▸ **Trecho para leitura**:
Ele acredita que seus desejos e sentimentos são escolhas racionais, portanto, ele pode mudá-los, corrigi-los.
Mas será mesmo que seus desejos e sentimentos são escolhas racionais?
Quais serão as consequências disso?
IMPRESSÕES PESSOAIS
O romance Maurice é simbólico e representativo para a comunidade gay em vários aspectos. Consegue expressar a realidade gay até hoje.
Os principais temas que a obra aborda são:
1) DESEJO e SENTIMENTOS
É fato, é indiscutível, que o ser humano é feito de desejos e sentimentos, principalmente no campo afetivo e sexual. No entanto, quando isso é associado a uma sexualidade não-padrão, no caso, a homossexualidade, tudo muda.
Para o homem gay, desejar e sentir está direta ou indiretamente ligado com à vergonha, à desaprovação, ao medo, à perseguição, à violência... à morte.
A nossa experiência de vida enquanto homens gays é totalmente influenciada por esses processos de apagamento e negação quanto a nossa sexualidade, e principalmente, quanto aos nossos desejos e sentimentos.
Somos obrigados a acreditar que nossos desejos e sentimentos são impuros, vergonhosos, anormais, portanto, sufocamos, reprimimos e anulamos os nossos desejos e sentimentos em diversos contextos para que a nossa existência seja garantida.
Na obra tanto Maurice, quanto Clive convivem com essas angústias diariamente.
“Não se enganava, apesar das rédeas que mantinha sobre a carnalidade. Podia controlar o corpo, mas era sua alma maculada que zombava de suas preces” (pg. 78).
2) A SOLIDÃO DO HOMEM GAY
Uma vez eu assisti uma palestra no TED x Talks de um pesquisador e ativista gay inglês, e em um determinado momento ele falou “Todas as crianças gays nascem em ilhas”. Nunca vi tanta verdade em uma frase.

▸ **Dados brutos**:
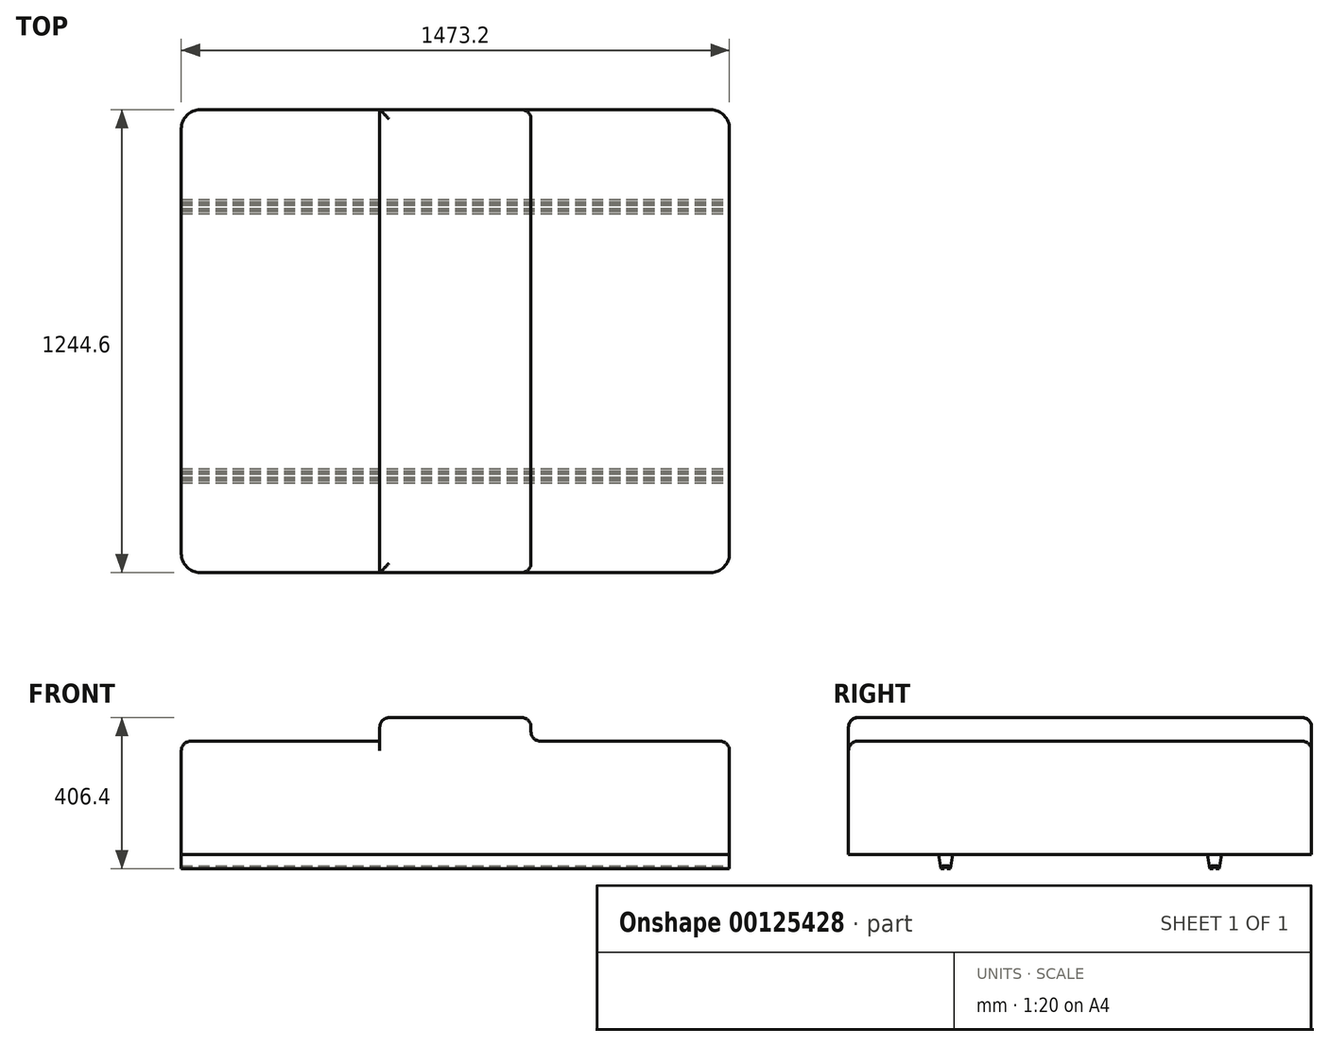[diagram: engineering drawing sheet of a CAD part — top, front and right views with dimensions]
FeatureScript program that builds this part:
annotation { "Feature Type Name" : "Feature", "Feature Type Description" : "" }
export const myFeature = defineFeature(function(context is Context, id is Id, definition is map)
    precondition{}
    {
        {
            var Q0;
            Q0=qCreatedBy(makeId("Top.planeOp"),FACE);
            var sketch = newSketch(context, id + "F0", { "sketchPlane" : qUnion([Q0])});
            skLineSegment(sketch, "E0.bottom", {"start": v(-736.6, -622.3) * mm, "end": v(736.6, -622.3) * mm});
            skLineSegment(sketch, "E0.top", {"start": v(-736.6, 622.3) * mm, "end": v(736.6, 622.3) * mm});
            skLineSegment(sketch, "E0.left", {"start": v(-736.6, -622.3) * mm, "end": v(-736.6, 622.3) * mm});
            skLineSegment(sketch, "E0.right", {"start": v(736.6, -622.3) * mm, "end": v(736.6, 622.3) * mm});
            skPoint(sketch, "E0.middle", {"position": v(0, 0) * mm});
            skSolve(sketch);
        }
        {
            var Q0;
            Q0 = qSketchRegion(id + "F0", true);
            var Q1;
            Q1=makeQuery(id+"F0.imprint","IMPRINT",FACE,{"disambiguationData":[TD([[makeQuery(id+"F0.imprint","IMPRINT",EDGE,{"derivedFrom":sQuery(id+"F0.wireOp",EDGE,"E0.bottom")}),1.0]])]});
            extrude(context, id + "F1", {"entities" : qUnion([Q0, Q1]), "depth" : 304.8 * mm});
        }
        {
            var Q0;
            Q0=makeQuery(id+"F1.opExtrude","CAP_FACE",FACE,{"disambiguationData":[OSD([sQuery(id+"F0.wireOp",EDGE,"E0.bottom"),sQuery(id+"F0.wireOp",EDGE,"E0.top"),sQuery(id+"F0.wireOp",EDGE,"E0.left"),sQuery(id+"F0.wireOp",EDGE,"E0.right")])],"isStart":false});
            var sketch = newSketch(context, id + "F2", { "sketchPlane" : qUnion([Q0])});
            skLineSegment(sketch, "E1", {"start": v(0, 622.3) * mm, "end": v(0, -622.3) * mm, "construction": true});
            skLineSegment(sketch, "E2.bottom", {"start": v(-203.2, 622.3) * mm, "end": v(203.2, 622.3) * mm});
            skLineSegment(sketch, "E2.top", {"start": v(-203.2, -622.3) * mm, "end": v(203.2, -622.3) * mm});
            skLineSegment(sketch, "E2.left", {"start": v(-203.2, 622.3) * mm, "end": v(-203.2, -622.3) * mm});
            skLineSegment(sketch, "E2.right", {"start": v(203.2, 622.3) * mm, "end": v(203.2, -622.3) * mm});
            skSolve(sketch);
        }
        {
            var Q0;
            Q0 = qSketchRegion(id + "F2", true);
            extrude(context, id + "F3", {"entities" : qUnion([Q0]), "operationType" : NewBodyOperationType.ADD, "depth" : 63.5 * mm});
        }
        {
            var Q0;
            Q0=makeQuery(id+"F3.opExtrude","CAP_EDGE",EDGE,{"disambiguationData":[OSD([sQuery(id+"F2.wireOp",EDGE,"E2.left")])],"isStart":true});
            var Q1;
            Q1=makeQuery(id+"F3.opExtrude","CAP_EDGE",EDGE,{"disambiguationData":[OSD([sQuery(id+"F2.wireOp",EDGE,"E2.left")])],"isStart":false});
            var Q2;
            Q2=makeQuery(id+"F3.opExtrude","CAP_EDGE",EDGE,{"disambiguationData":[OSD([sQuery(id+"F2.wireOp",EDGE,"E2.right")])],"isStart":false});
            var Q3;
            Q3=makeQuery(id+"F3.opExtrude","CAP_EDGE",EDGE,{"disambiguationData":[OSD([sQuery(id+"F2.wireOp",EDGE,"E2.right")])],"isStart":true});
            var Q4;
            Q4=makeQuery(id+"F3.opExtrude","CAP_EDGE",EDGE,{"disambiguationData":[OSD([sQuery(id+"F2.wireOp",EDGE,"E2.top")])],"isStart":false});
            var Q5;
            Q5=makeQuery(id+"F3.opExtrude","CAP_EDGE",EDGE,{"disambiguationData":[OSD([sQuery(id+"F2.wireOp",EDGE,"E2.bottom")])],"isStart":false});
            fillet(context, id + "F4", {"entities" : qUnion([Q0, Q1, Q2, Q3, Q4, Q5]), "radius" : 25.4 * mm, "tangentPropagation" : true, "allowEdgeOverflow" : false});
        }
        {
            var Q0;
            {var subQ0=sQuery(id+"F0.wireOp",EDGE,"E0.left");var subQ1=sQuery(id+"F0.wireOp",EDGE,"E0.bottom");Q0=makeQuery(id+"F3.boolean.opBoolean","SPLIT",EDGE,{"disambiguationData":[TD([makeQuery(id+"F1.opExtrude","SWEPT_FACE",FACE,{"disambiguationData":[OSD([subQ0])]})])],"derivedFrom":makeQuery(id+"F1.opExtrude","CAP_EDGE",EDGE,{"disambiguationData":[OSD([subQ1])],"isStart":false})});}
            var Q1;
            {var subQ0=sQuery(id+"F0.wireOp",EDGE,"E0.right");var subQ1=sQuery(id+"F0.wireOp",EDGE,"E0.bottom");Q1=makeQuery(id+"F3.boolean.opBoolean","SPLIT",EDGE,{"disambiguationData":[TD([makeQuery(id+"F1.opExtrude","SWEPT_FACE",FACE,{"disambiguationData":[OSD([subQ0])]})])],"derivedFrom":makeQuery(id+"F1.opExtrude","CAP_EDGE",EDGE,{"disambiguationData":[OSD([subQ1])],"isStart":false})});}
            var Q2;
            Q2=makeQuery(id+"F1.opExtrude","CAP_EDGE",EDGE,{"disambiguationData":[OSD([sQuery(id+"F0.wireOp",EDGE,"E0.right")])],"isStart":false});
            var Q3;
            {var subQ0=sQuery(id+"F0.wireOp",EDGE,"E0.right");var subQ1=sQuery(id+"F0.wireOp",EDGE,"E0.top");Q3=makeQuery(id+"F3.boolean.opBoolean","SPLIT",EDGE,{"disambiguationData":[TD([makeQuery(id+"F1.opExtrude","SWEPT_FACE",FACE,{"disambiguationData":[OSD([subQ0])]})])],"derivedFrom":makeQuery(id+"F1.opExtrude","CAP_EDGE",EDGE,{"disambiguationData":[OSD([subQ1])],"isStart":false})});}
            var Q4;
            {var subQ0=sQuery(id+"F0.wireOp",EDGE,"E0.left");var subQ1=sQuery(id+"F0.wireOp",EDGE,"E0.top");Q4=makeQuery(id+"F3.boolean.opBoolean","SPLIT",EDGE,{"disambiguationData":[TD([makeQuery(id+"F1.opExtrude","SWEPT_FACE",FACE,{"disambiguationData":[OSD([subQ0])]})])],"derivedFrom":makeQuery(id+"F1.opExtrude","CAP_EDGE",EDGE,{"disambiguationData":[OSD([subQ1])],"isStart":false})});}
            var Q5;
            Q5=makeQuery(id+"F1.opExtrude","CAP_EDGE",EDGE,{"disambiguationData":[OSD([sQuery(id+"F0.wireOp",EDGE,"E0.left")])],"isStart":false});
            fillet(context, id + "F5", {"entities" : qUnion([Q0, Q1, Q2, Q3, Q4, Q5]), "radius" : 25.4 * mm, "tangentPropagation" : true, "allowEdgeOverflow" : false});
        }
        {
            var Q0;
            Q0=makeQuery(id+"F1.opExtrude","SWEPT_EDGE",EDGE,{"disambiguationData":[OSD([sQuery(id+"F0.wireOp",EDGE,"E0.bottom"),sQuery(id+"F0.wireOp",EDGE,"E0.right")])]});
            var Q1;
            Q1=makeQuery(id+"F1.opExtrude","SWEPT_EDGE",EDGE,{"disambiguationData":[OSD([sQuery(id+"F0.wireOp",EDGE,"E0.top"),sQuery(id+"F0.wireOp",EDGE,"E0.right")])]});
            var Q2;
            Q2=makeQuery(id+"F1.opExtrude","SWEPT_EDGE",EDGE,{"disambiguationData":[OSD([sQuery(id+"F0.wireOp",EDGE,"E0.top"),sQuery(id+"F0.wireOp",EDGE,"E0.left")])]});
            var Q3;
            Q3=makeQuery(id+"F1.opExtrude","SWEPT_EDGE",EDGE,{"disambiguationData":[OSD([sQuery(id+"F0.wireOp",EDGE,"E0.bottom"),sQuery(id+"F0.wireOp",EDGE,"E0.left")])]});
            fillet(context, id + "F6", {"entities" : qUnion([Q0, Q1, Q2, Q3]), "radius" : 50.8 * mm, "tangentPropagation" : true, "allowEdgeOverflow" : false});
        }
        {
            var Q0;
            Q0=makeQuery(id+"F1.opExtrude","SWEPT_FACE",FACE,{"disambiguationData":[OSD([sQuery(id+"F0.wireOp",EDGE,"E0.right")])]});
            var sketch = newSketch(context, id + "F7", { "sketchPlane" : qUnion([Q0])});
            skLineSegment(sketch, "E3", {"start": v(0, 77.47) * mm, "end": v(0, -162.94) * mm, "construction": true});
            skLineSegment(sketch, "E4", {"start": v(-361.35, 0) * mm, "end": v(-361.35, -38.1) * mm, "construction": true});
            skLineSegment(sketch, "E5", {"start": v(-361.35, 0) * mm, "end": v(-342.3, 0) * mm});
            skLineSegment(sketch, "E6", {"start": v(-342.3, 0) * mm, "end": v(-348.66, -38.1) * mm});
            skLineSegment(sketch, "E7", {"start": v(-348.66, -38.1) * mm, "end": v(-357.05, -38.1) * mm});
            skLineSegment(sketch, "E8", {"start": v(-357.05, -38.1) * mm, "end": v(-357.05, -34.25) * mm});
            skLineSegment(sketch, "E9", {"start": v(-357.05, -34.25) * mm, "end": v(-352.06, -34.25) * mm});
            skLineSegment(sketch, "E10", {"start": v(-352.06, -34.25) * mm, "end": v(-352.06, -30.63) * mm});
            skLineSegment(sketch, "E11", {"start": v(-352.06, -30.63) * mm, "end": v(-361.35, -30.63) * mm});
            skLineSegment(sketch, "E12.MirrorCS", {"start": v(-361.35, 0) * mm, "end": v(-380.4, 0) * mm});
            skLineSegment(sketch, "E13.MirrorCS", {"start": v(-380.4, 0) * mm, "end": v(-374.04, -38.1) * mm});
            skLineSegment(sketch, "E14.MirrorCS", {"start": v(-374.04, -38.1) * mm, "end": v(-365.66, -38.1) * mm});
            skLineSegment(sketch, "E15.MirrorCS", {"start": v(-365.66, -38.1) * mm, "end": v(-365.66, -34.25) * mm});
            skLineSegment(sketch, "E16.MirrorCS", {"start": v(-365.66, -34.25) * mm, "end": v(-370.64, -34.25) * mm});
            skLineSegment(sketch, "E17.MirrorCS", {"start": v(-370.64, -34.25) * mm, "end": v(-370.64, -30.63) * mm});
            skLineSegment(sketch, "E18.MirrorCS", {"start": v(-370.64, -30.63) * mm, "end": v(-361.35, -30.63) * mm});
            skLineSegment(sketch, "E19.MirrorCS", {"start": v(365.66, -38.1) * mm, "end": v(365.66, -34.25) * mm});
            skLineSegment(sketch, "E20.MirrorCS", {"start": v(348.66, -38.1) * mm, "end": v(357.05, -38.1) * mm});
            skLineSegment(sketch, "E21.MirrorCS", {"start": v(357.05, -38.1) * mm, "end": v(357.05, -34.25) * mm});
            skLineSegment(sketch, "E22.MirrorCS", {"start": v(357.05, -34.25) * mm, "end": v(352.06, -34.25) * mm});
            skLineSegment(sketch, "E23.MirrorCS", {"start": v(352.06, -30.63) * mm, "end": v(361.35, -30.63) * mm});
            skLineSegment(sketch, "E24.MirrorCS", {"start": v(352.06, -34.25) * mm, "end": v(352.06, -30.63) * mm});
            skLineSegment(sketch, "E25.MirrorCS", {"start": v(370.64, -30.63) * mm, "end": v(361.35, -30.63) * mm});
            skLineSegment(sketch, "E26.MirrorCS", {"start": v(365.66, -34.25) * mm, "end": v(370.64, -34.25) * mm});
            skLineSegment(sketch, "E27.MirrorCS", {"start": v(361.35, 0) * mm, "end": v(342.3, 0) * mm});
            skLineSegment(sketch, "E28.MirrorCS", {"start": v(370.64, -34.25) * mm, "end": v(370.64, -30.63) * mm});
            skLineSegment(sketch, "E29.MirrorCS", {"start": v(374.04, -38.1) * mm, "end": v(365.66, -38.1) * mm});
            skLineSegment(sketch, "E30.MirrorCS", {"start": v(361.35, 0) * mm, "end": v(380.4, 0) * mm});
            skLineSegment(sketch, "E31.MirrorCS", {"start": v(361.35, 0) * mm, "end": v(361.35, -38.1) * mm, "construction": true});
            skLineSegment(sketch, "E32.MirrorCS", {"start": v(342.3, 0) * mm, "end": v(348.66, -38.1) * mm});
            skLineSegment(sketch, "E33.MirrorCS", {"start": v(380.4, 0) * mm, "end": v(374.04, -38.1) * mm});
            skSolve(sketch);
        }
        {
            var Q0;
            Q0=makeQuery(id+"F7.imprint","IMPRINT",FACE,{"disambiguationData":[TD([[makeQuery(id+"F7.imprint","IMPRINT",EDGE,{"derivedFrom":sQuery(id+"F7.wireOp",EDGE,"E5")}),-1.0]])]});
            var Q1;
            Q1=makeQuery(id+"F7.imprint","IMPRINT",FACE,{"disambiguationData":[TD([[makeQuery(id+"F7.imprint","IMPRINT",EDGE,{"derivedFrom":sQuery(id+"F7.wireOp",EDGE,"E19.MirrorCS")}),-1.0]])]});
            extrude(context, id + "F8", {"entities" : qUnion([Q0, Q1]), "oppositeDirection" : true, "depth" : 1473.2 * mm});
        }
    });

▸ **O que fazer**:
- A) Reúna todas as linhas dos registros em que aparece a palavra "true".
- B) Dê continuidade ao texto sobre o romance Maurice, começando logo após a última frase apresentada.

▸ **Gabarito**:
- A)
            Q0 = qSketchRegion(id + "F0", true);
            skLineSegment(sketch, "E1", {"start": v(0, 622.3) * mm, "end": v(0, -622.3) * mm, "construction": true});
            Q0 = qSketchRegion(id + "F2", true);
            Q0=makeQuery(id+"F3.opExtrude","CAP_EDGE",EDGE,{"disambiguationData":[OSD([sQuery(id+"F2.wireOp",EDGE,"E2.left")])],"isStart":true});
            Q3=makeQuery(id+"F3.opExtrude","CAP_EDGE",EDGE,{"disambiguationData":[OSD([sQuery(id+"F2.wireOp",EDGE,"E2.right")])],"isStart":true});
            fillet(context, id + "F4", {"entities" : qUnion([Q0, Q1, Q2, Q3, Q4, Q5]), "radius" : 25.4 * mm, "tangentPropagation" : true, "allowEdgeOverflow" : false});
            fillet(context, id + "F5", {"entities" : qUnion([Q0, Q1, Q2, Q3, Q4, Q5]), "radius" : 25.4 * mm, "tangentPropagation" : true, "allowEdgeOverflow" : false});
            fillet(context, id + "F6", {"entities" : qUnion([Q0, Q1, Q2, Q3]), "radius" : 50.8 * mm, "tangentPropagation" : true, "allowEdgeOverflow" : false});
            skLineSegment(sketch, "E3", {"start": v(0, 77.47) * mm, "end": v(0, -162.94) * mm, "construction": true});
            skLineSegment(sketch, "E4", {"start": v(-361.35, 0) * mm, "end": v(-361.35, -38.1) * mm, "construction": true});
            skLineSegment(sketch, "E31.MirrorCS", {"start": v(361.35, 0) * mm, "end": v(361.35, -38.1) * mm, "construction": true});
            extrude(context, id + "F8", {"entities" : qUnion([Q0, Q1]), "oppositeDirection" : true, "depth" : 1473.2 * mm});

- B)
Independente se a nossa família acolha ou não a nossa sexualidade, a solidão será sempre parte da nossa existência enquanto homens gays.
Desde o nosso nascimento até nossa vida adulta, estamos sempre em busca de aprovação. Quando somos gays, isso se intensifica, pois além da busca pela aprovação, buscamos também o pertencimento, e esse pertencimento nunca está fora do meio gay.
Basta olharmos a nossa volta.
Existem bares gays e bares de héteros, existem baladas de gays e baladas de héteros, existem bairros gays e bairros de héteros, e isso se desdobra em tantos outros campos.
Guetos.
A solidão generalizada que nós experienciamos, faz com que a gente sempre busque referências e contextos gays para nos sentirmos minimamente acolhido.
Em “Maurice”, vemos a condição de um homem gay solitário, e que infelizmente na época em que se passa a história, referências e contextos gays eram inexistentes. Maurice é obrigado a lidar consigo sem nenhum apoio de semelhantes.
“Não tinha um Deus, não tinha um amor – os dois incentivos habituais à virtude. Mas lutava dando as costas para o conforto, pois a dignidade assim o exigia” (pg. 149).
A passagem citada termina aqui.